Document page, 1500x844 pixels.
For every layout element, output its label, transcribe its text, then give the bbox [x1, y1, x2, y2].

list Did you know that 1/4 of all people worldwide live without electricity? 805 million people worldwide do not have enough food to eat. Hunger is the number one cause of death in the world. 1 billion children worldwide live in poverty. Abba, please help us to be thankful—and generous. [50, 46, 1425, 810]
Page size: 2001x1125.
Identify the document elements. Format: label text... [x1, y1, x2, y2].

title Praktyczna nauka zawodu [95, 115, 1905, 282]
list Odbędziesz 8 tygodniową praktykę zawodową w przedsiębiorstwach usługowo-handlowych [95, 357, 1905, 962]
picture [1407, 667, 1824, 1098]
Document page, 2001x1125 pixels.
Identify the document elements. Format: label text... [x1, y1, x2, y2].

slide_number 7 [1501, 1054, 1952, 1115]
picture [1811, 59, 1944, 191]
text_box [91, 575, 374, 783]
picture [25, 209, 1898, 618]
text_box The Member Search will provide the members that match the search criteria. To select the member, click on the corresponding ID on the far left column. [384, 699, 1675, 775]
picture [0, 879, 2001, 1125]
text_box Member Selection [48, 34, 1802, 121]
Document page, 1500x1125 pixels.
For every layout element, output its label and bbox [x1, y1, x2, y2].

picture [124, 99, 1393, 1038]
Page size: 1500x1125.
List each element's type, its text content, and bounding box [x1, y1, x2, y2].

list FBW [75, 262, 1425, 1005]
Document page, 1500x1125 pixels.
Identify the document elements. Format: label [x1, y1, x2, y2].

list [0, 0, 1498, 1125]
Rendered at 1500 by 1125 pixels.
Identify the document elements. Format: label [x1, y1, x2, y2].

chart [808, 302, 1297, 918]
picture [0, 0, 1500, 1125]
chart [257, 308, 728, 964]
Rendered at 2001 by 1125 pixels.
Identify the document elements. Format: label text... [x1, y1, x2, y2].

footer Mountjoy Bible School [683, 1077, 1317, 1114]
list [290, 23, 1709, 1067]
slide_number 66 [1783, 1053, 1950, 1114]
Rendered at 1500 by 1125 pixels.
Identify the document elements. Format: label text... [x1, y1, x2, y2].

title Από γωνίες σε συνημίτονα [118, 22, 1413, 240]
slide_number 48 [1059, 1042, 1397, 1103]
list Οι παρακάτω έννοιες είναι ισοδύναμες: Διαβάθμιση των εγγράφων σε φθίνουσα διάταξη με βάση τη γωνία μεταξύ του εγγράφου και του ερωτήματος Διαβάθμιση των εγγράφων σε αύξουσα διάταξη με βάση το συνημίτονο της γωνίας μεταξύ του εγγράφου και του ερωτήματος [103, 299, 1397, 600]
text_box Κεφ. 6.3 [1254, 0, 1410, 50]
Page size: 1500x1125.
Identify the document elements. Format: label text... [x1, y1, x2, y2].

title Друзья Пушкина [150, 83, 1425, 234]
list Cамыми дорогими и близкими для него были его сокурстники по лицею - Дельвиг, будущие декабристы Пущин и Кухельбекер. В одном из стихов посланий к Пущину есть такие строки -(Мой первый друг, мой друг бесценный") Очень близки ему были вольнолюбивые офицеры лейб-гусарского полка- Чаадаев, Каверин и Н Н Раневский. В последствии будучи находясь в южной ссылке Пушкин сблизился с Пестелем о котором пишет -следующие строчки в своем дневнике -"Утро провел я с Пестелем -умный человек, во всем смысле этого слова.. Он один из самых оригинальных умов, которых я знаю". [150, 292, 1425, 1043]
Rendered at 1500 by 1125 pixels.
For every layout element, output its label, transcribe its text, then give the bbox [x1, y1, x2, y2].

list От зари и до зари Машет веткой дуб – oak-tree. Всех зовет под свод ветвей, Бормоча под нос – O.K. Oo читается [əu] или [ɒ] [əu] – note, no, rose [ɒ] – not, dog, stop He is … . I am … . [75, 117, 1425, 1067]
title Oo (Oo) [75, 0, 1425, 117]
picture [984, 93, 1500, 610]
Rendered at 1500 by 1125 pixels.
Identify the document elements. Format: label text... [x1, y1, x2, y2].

AIM OF THE TASK
Line by line, retype the entire listing exactly.

PROBLEM SOLUTION
Document page, 1500x844 pixels.
For every layout element, output its label, transcribe its text, then give the bbox [x1, y1, x2, y2].

list Did you know that 1/4 of all people worldwide live without electricity? 805 million people worldwide do not have enough food to eat. Hunger is the number one cause of death in the world. 1 billion children worldwide live in poverty. Abba, please help us to be thankful—and generous. [50, 46, 1425, 810]
Page size: 2001x1125.
Identify the document elements. Format: label text... [x1, y1, x2, y2].

title Praktyczna nauka zawodu [95, 115, 1905, 282]
list Odbędziesz 8 tygodniową praktykę zawodową w przedsiębiorstwach usługowo-handlowych [95, 357, 1905, 962]
picture [1407, 667, 1824, 1098]
Document page, 2001x1125 pixels.
Identify the document elements. Format: label text... [x1, y1, x2, y2].

slide_number 7 [1501, 1054, 1952, 1115]
picture [1811, 59, 1944, 191]
text_box [91, 575, 374, 783]
picture [25, 209, 1898, 618]
text_box The Member Search will provide the members that match the search criteria. To select the member, click on the corresponding ID on the far left column. [384, 699, 1675, 775]
picture [0, 879, 2001, 1125]
text_box Member Selection [48, 34, 1802, 121]
Document page, 1500x1125 pixels.
For every layout element, output its label and bbox [x1, y1, x2, y2].

picture [124, 99, 1393, 1038]
Page size: 1500x1125.
List each element's type, its text content, and bounding box [x1, y1, x2, y2].

list FBW [75, 262, 1425, 1005]
Document page, 1500x1125 pixels.
Identify the document elements. Format: label [x1, y1, x2, y2].

list [0, 0, 1498, 1125]
Rendered at 1500 by 1125 pixels.
Identify the document elements. Format: label [x1, y1, x2, y2].

chart [808, 302, 1297, 918]
picture [0, 0, 1500, 1125]
chart [257, 308, 728, 964]
Rendered at 2001 by 1125 pixels.
Identify the document elements. Format: label text... [x1, y1, x2, y2].

footer Mountjoy Bible School [683, 1077, 1317, 1114]
list [290, 23, 1709, 1067]
slide_number 66 [1783, 1053, 1950, 1114]
Rendered at 1500 by 1125 pixels.
Identify the document elements. Format: label text... [x1, y1, x2, y2].

title Από γωνίες σε συνημίτονα [118, 22, 1413, 240]
slide_number 48 [1059, 1042, 1397, 1103]
list Οι παρακάτω έννοιες είναι ισοδύναμες: Διαβάθμιση των εγγράφων σε φθίνουσα διάταξη με βάση τη γωνία μεταξύ του εγγράφου και του ερωτήματος Διαβάθμιση των εγγράφων σε αύξουσα διάταξη με βάση το συνημίτονο της γωνίας μεταξύ του εγγράφου και του ερωτήματος [103, 299, 1397, 600]
text_box Κεφ. 6.3 [1254, 0, 1410, 50]
Page size: 1500x1125.
Identify the document elements. Format: label text... [x1, y1, x2, y2].

title Друзья Пушкина [150, 83, 1425, 234]
list Cамыми дорогими и близкими для него были его сокурстники по лицею - Дельвиг, будущие декабристы Пущин и Кухельбекер. В одном из стихов посланий к Пущину есть такие строки -(Мой первый друг, мой друг бесценный") Очень близки ему были вольнолюбивые офицеры лейб-гусарского полка- Чаадаев, Каверин и Н Н Раневский. В последствии будучи находясь в южной ссылке Пушкин сблизился с Пестелем о котором пишет -следующие строчки в своем дневнике -"Утро провел я с Пестелем -умный человек, во всем смысле этого слова.. Он один из самых оригинальных умов, которых я знаю". [150, 292, 1425, 1043]
Rendered at 1500 by 1125 pixels.
For every layout element, output its label, transcribe its text, then give the bbox [x1, y1, x2, y2].

list От зари и до зари Машет веткой дуб – oak-tree. Всех зовет под свод ветвей, Бормоча под нос – O.K. Oo читается [əu] или [ɒ] [əu] – note, no, rose [ɒ] – not, dog, stop He is … . I am … . [75, 117, 1425, 1067]
title Oo (Oo) [75, 0, 1425, 117]
picture [984, 93, 1500, 610]
Rendered at 1500 by 1125 pixels.
Identify the document elements. Format: label text... [x1, y1, x2, y2].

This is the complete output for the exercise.